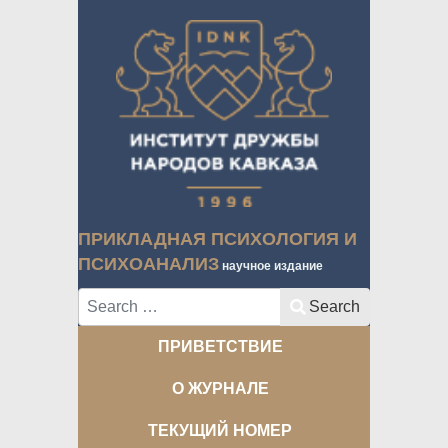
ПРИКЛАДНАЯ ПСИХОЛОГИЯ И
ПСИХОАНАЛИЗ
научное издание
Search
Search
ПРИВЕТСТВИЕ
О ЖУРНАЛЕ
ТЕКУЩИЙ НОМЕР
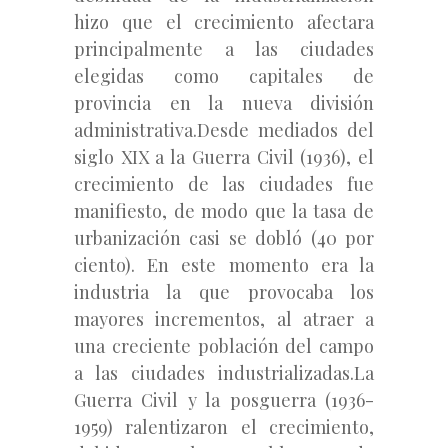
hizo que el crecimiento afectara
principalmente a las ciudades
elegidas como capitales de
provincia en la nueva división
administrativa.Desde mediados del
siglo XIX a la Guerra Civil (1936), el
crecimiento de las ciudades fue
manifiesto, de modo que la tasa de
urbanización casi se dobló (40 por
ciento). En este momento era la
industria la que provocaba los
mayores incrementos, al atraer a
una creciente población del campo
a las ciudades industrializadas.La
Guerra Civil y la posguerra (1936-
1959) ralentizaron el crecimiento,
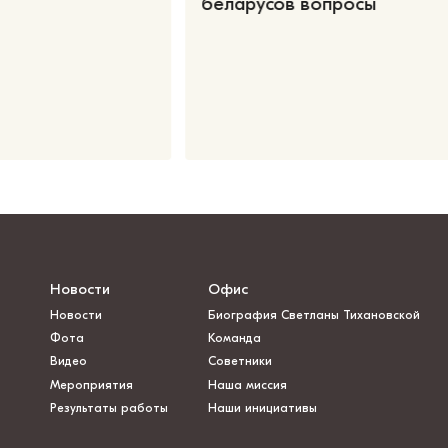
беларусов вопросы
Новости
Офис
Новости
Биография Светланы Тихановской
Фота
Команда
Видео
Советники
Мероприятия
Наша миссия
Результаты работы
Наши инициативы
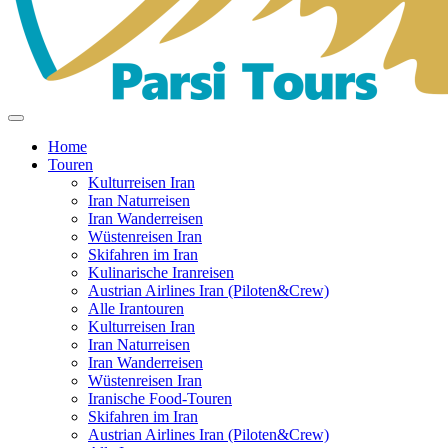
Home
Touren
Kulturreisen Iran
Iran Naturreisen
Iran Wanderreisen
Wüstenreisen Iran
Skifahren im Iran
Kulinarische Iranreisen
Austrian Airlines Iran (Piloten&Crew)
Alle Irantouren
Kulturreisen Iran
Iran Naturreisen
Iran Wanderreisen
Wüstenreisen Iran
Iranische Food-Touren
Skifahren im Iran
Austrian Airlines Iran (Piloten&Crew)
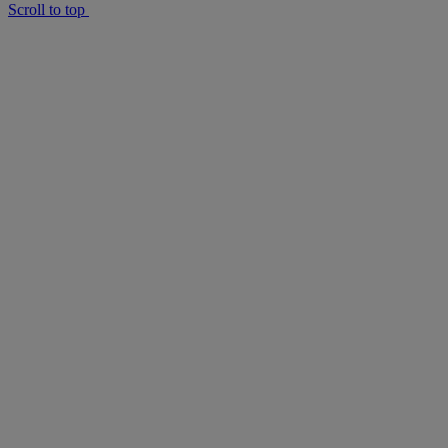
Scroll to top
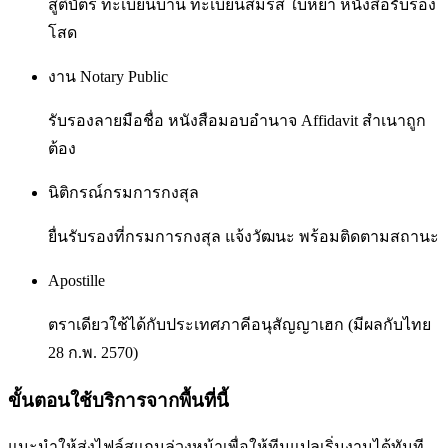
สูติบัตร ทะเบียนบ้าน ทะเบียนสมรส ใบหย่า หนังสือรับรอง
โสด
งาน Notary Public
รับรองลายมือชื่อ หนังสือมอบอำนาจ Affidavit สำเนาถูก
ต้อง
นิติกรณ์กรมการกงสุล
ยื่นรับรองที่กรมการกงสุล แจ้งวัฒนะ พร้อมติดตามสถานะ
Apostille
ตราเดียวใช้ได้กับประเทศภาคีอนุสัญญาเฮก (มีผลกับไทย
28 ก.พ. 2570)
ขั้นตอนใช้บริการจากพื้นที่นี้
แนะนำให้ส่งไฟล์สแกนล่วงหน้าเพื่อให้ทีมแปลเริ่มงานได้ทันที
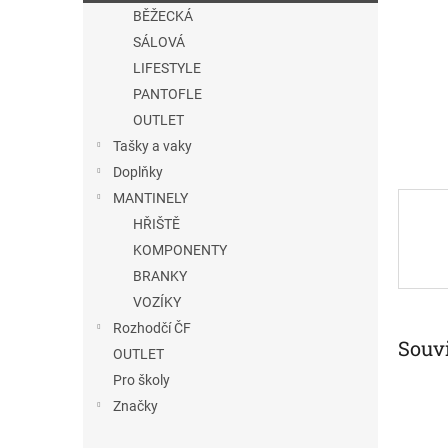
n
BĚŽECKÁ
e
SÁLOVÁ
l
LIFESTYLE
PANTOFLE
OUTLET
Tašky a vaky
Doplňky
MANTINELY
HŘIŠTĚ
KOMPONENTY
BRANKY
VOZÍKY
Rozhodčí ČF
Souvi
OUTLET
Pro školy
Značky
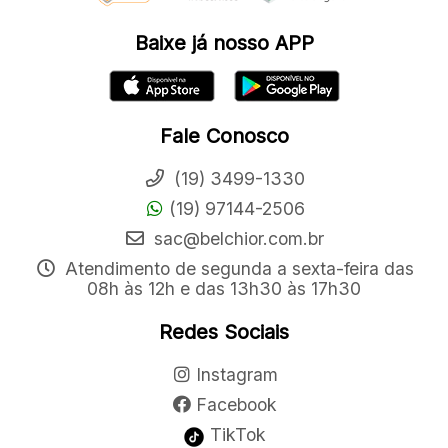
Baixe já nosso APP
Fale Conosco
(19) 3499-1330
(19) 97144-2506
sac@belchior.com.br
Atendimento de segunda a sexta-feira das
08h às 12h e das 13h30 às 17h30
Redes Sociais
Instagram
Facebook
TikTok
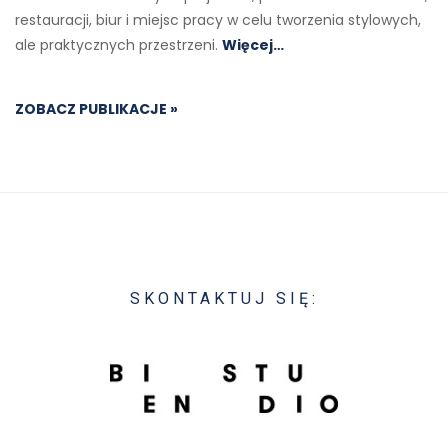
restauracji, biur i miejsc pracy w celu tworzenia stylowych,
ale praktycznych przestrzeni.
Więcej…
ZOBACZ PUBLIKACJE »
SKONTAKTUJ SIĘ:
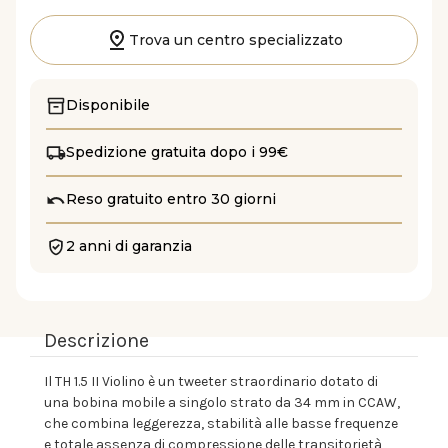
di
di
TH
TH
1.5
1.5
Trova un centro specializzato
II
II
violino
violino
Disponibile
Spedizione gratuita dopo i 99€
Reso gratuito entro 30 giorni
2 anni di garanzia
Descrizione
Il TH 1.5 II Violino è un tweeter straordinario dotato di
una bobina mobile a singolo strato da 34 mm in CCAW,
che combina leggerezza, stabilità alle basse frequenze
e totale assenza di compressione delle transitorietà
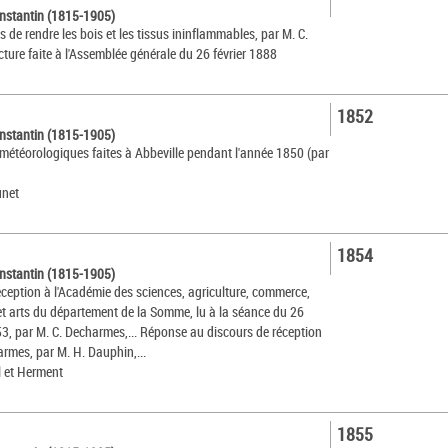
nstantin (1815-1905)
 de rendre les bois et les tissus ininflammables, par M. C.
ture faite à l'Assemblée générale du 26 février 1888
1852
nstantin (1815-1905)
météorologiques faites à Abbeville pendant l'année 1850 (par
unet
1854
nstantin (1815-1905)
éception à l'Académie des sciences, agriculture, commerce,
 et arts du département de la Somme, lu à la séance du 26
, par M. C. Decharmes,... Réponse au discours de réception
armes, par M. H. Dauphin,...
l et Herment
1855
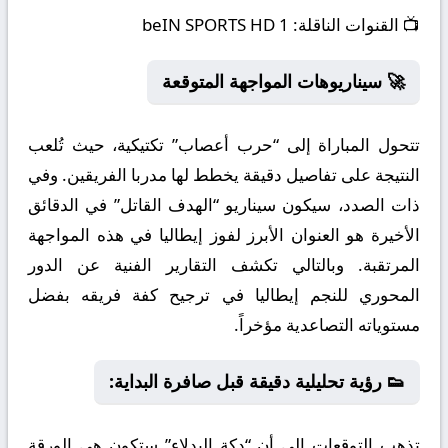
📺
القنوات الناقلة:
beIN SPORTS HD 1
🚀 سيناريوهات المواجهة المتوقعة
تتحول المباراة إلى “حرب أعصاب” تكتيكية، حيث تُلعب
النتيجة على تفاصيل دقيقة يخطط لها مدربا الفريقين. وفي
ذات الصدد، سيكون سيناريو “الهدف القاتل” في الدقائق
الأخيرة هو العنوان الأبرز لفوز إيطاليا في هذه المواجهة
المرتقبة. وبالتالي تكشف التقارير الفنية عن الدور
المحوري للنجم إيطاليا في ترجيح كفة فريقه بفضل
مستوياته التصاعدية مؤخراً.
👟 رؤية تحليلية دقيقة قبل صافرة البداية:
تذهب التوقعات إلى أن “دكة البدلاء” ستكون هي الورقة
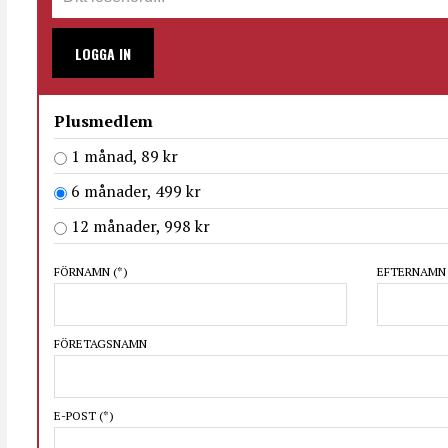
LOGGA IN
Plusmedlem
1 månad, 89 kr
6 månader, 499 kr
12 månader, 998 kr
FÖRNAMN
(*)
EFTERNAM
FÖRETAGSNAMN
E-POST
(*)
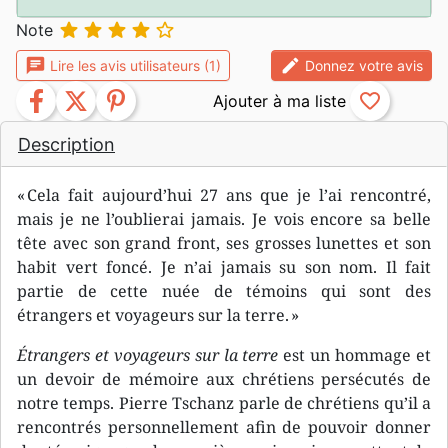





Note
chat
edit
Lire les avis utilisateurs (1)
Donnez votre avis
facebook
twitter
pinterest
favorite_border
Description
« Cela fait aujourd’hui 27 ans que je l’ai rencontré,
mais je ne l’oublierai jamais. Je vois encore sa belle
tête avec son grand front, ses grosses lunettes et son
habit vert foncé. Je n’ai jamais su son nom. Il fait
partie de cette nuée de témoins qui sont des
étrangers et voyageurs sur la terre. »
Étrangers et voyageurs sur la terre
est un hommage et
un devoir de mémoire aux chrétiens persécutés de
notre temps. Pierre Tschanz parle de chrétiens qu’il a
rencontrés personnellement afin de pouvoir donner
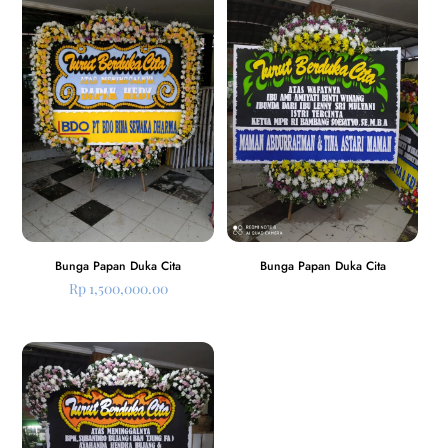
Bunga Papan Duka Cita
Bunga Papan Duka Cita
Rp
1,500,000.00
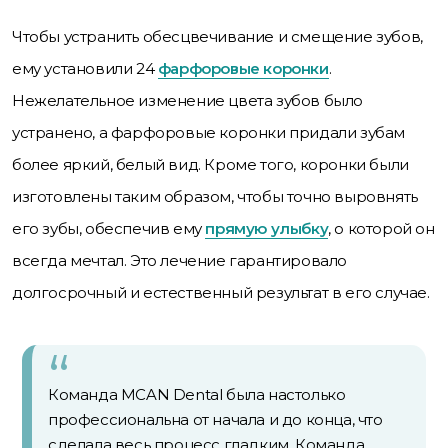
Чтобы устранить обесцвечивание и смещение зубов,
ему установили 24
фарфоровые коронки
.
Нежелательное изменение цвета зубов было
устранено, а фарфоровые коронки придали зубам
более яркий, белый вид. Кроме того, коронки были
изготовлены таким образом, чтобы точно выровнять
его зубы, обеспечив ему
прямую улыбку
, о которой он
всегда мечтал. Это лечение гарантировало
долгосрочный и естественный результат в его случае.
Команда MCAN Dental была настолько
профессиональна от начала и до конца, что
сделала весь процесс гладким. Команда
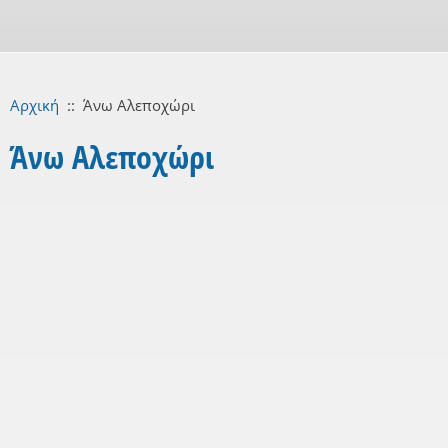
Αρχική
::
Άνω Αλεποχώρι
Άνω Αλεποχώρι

### Problem
Reproduce the text of every record above with "Wüstenreisen Iran" replaced by "Iran Wüstenreisen" and nothing else altered, leaving out the pictures.

### Response to the task
ПРИКЛАДНАЯ ПСИХОЛОГИЯ И
ПСИХОАНАЛИЗ
научное издание
Search
Search
ПРИВЕТСТВИЕ
О ЖУРНАЛЕ
ТЕКУЩИЙ НОМЕР
hizo que el crecimiento afectara
principalmente a las ciudades
elegidas como capitales de
provincia en la nueva división
administrativa.Desde mediados del
siglo XIX a la Guerra Civil (1936), el
crecimiento de las ciudades fue
manifiesto, de modo que la tasa de
urbanización casi se dobló (40 por
ciento). En este momento era la
industria la que provocaba los
mayores incrementos, al atraer a
una creciente población del campo
a las ciudades industrializadas.La
Guerra Civil y la posguerra (1936-
1959) ralentizaron el crecimiento,
беларусов вопросы
Новости
Офис
Новости
Биография Светланы Тихановской
Фота
Команда
Видео
Советники
Мероприятия
Наша миссия
Результаты работы
Наши инициативы
Home
Touren
Kulturreisen Iran
Iran Naturreisen
Iran Wanderreisen
Iran Wüstenreisen
Skifahren im Iran
Kulinarische Iranreisen
Austrian Airlines Iran (Piloten&Crew)
Alle Irantouren
Kulturreisen Iran
Iran Naturreisen
Iran Wanderreisen
Iran Wüstenreisen
Iranische Food-Touren
Skifahren im Iran
Austrian Airlines Iran (Piloten&Crew)
Scroll to top
สูติบัตร ทะเบียนบ้าน ทะเบียนสมรส ใบหย่า หนังสือรับรอง
โสด
งาน Notary Public
รับรองลายมือชื่อ หนังสือมอบอำนาจ Affidavit สำเนาถูก
ต้อง
นิติกรณ์กรมการกงสุล
ยื่นรับรองที่กรมการกงสุล แจ้งวัฒนะ พร้อมติดตามสถานะ
Apostille
ตราเดียวใช้ได้กับประเทศภาคีอนุสัญญาเฮก (มีผลกับไทย
28 ก.พ. 2570)
ขั้นตอนใช้บริการจากพื้นที่นี้
แนะนำให้ส่งไฟล์สแกนล่วงหน้าเพื่อให้ทีมแปลเริ่มงานได้ทันที
n
BĚŽECKÁ
e
SÁLOVÁ
l
LIFESTYLE
PANTOFLE
OUTLET
Tašky a vaky
Doplňky
MANTINELY
HŘIŠTĚ
KOMPONENTY
BRANKY
VOZÍKY
Rozhodčí ČF
Souvi
OUTLET
Pro školy
Značky
Baixe já nosso APP
Fale Conosco
(19) 3499-1330
(19) 97144-2506
sac@belchior.com.br
Atendimento de segunda a sexta-feira das
08h às 12h e das 13h30 às 17h30
Redes Sociais
Instagram
Facebook
TikTok
restauracji, biur i miejsc pracy w celu tworzenia stylowych,
ale praktycznych przestrzeni.
Więcej…
ZOBACZ PUBLIKACJE »
SKONTAKTUJ SIĘ:
di
di
TH
TH
1.5
1.5
Trova un centro specializzato
II
II
violino
violino
Disponibile
Spedizione gratuita dopo i 99€
Reso gratuito entro 30 giorni
2 anni di garanzia
Descrizione
Il TH 1.5 II Violino è un tweeter straordinario dotato di
una bobina mobile a singolo strato da 34 mm in CCAW,
che combina leggerezza, stabilità alle basse frequenze
e totale assenza di compressione delle transitorietà
nstantin (1815-1905)
 de rendre les bois et les tissus ininflammables, par M. C.
ture faite à l'Assemblée générale du 26 février 1888
1852
nstantin (1815-1905)
météorologiques faites à Abbeville pendant l'année 1850 (par
unet
1854
nstantin (1815-1905)
éception à l'Académie des sciences, agriculture, commerce,
 et arts du département de la Somme, lu à la séance du 26
, par M. C. Decharmes,... Réponse au discours de réception
armes, par M. H. Dauphin,...
l et Herment
1855
📺
القنوات الناقلة:
beIN SPORTS HD 1
🚀 سيناريوهات المواجهة المتوقعة
تتحول المباراة إلى “حرب أعصاب” تكتيكية، حيث تُلعب
النتيجة على تفاصيل دقيقة يخطط لها مدربا الفريقين. وفي
ذات الصدد، سيكون سيناريو “الهدف القاتل” في الدقائق
الأخيرة هو العنوان الأبرز لفوز إيطاليا في هذه المواجهة
المرتقبة. وبالتالي تكشف التقارير الفنية عن الدور
المحوري للنجم إيطاليا في ترجيح كفة فريقه بفضل
مستوياته التصاعدية مؤخراً.
👟 رؤية تحليلية دقيقة قبل صافرة البداية:
تذهب التوقعات إلى أن “دكة البدلاء” ستكون هي الورقة
LOGGA IN
Plusmedlem
1 månad, 89 kr
6 månader, 499 kr
12 månader, 998 kr
FÖRNAMN
(*)
EFTERNAM
FÖRETAGSNAMN
E-POST
(*)





Note
chat
edit
Lire les avis utilisateurs (1)
Donnez votre avis
facebook
twitter
pinterest
favorite_border
Description
« Cela fait aujourd’hui 27 ans que je l’ai rencontré,
mais je ne l’oublierai jamais. Je vois encore sa belle
tête avec son grand front, ses grosses lunettes et son
habit vert foncé. Je n’ai jamais su son nom. Il fait
partie de cette nuée de témoins qui sont des
étrangers et voyageurs sur la terre. »
Étrangers et voyageurs sur la terre
est un hommage et
un devoir de mémoire aux chrétiens persécutés de
notre temps. Pierre Tschanz parle de chrétiens qu’il a
rencontrés personnellement afin de pouvoir donner
Bunga Papan Duka Cita
Bunga Papan Duka Cita
Rp
1,500,000.00
Чтобы устранить обесцвечивание и смещение зубов,
ему установили 24
фарфоровые коронки
.
Нежелательное изменение цвета зубов было
устранено, а фарфоровые коронки придали зубам
более яркий, белый вид. Кроме того, коронки были
изготовлены таким образом, чтобы точно выровнять
его зубы, обеспечив ему
прямую улыбку
, о которой он
всегда мечтал. Это лечение гарантировало
долгосрочный и естественный результат в его случае.
Команда MCAN Dental была настолько
профессиональна от начала и до конца, что
сделала весь процесс гладким. Команда
Αρχική
::
Άνω Αλεποχώρι
Άνω Αλεποχώρι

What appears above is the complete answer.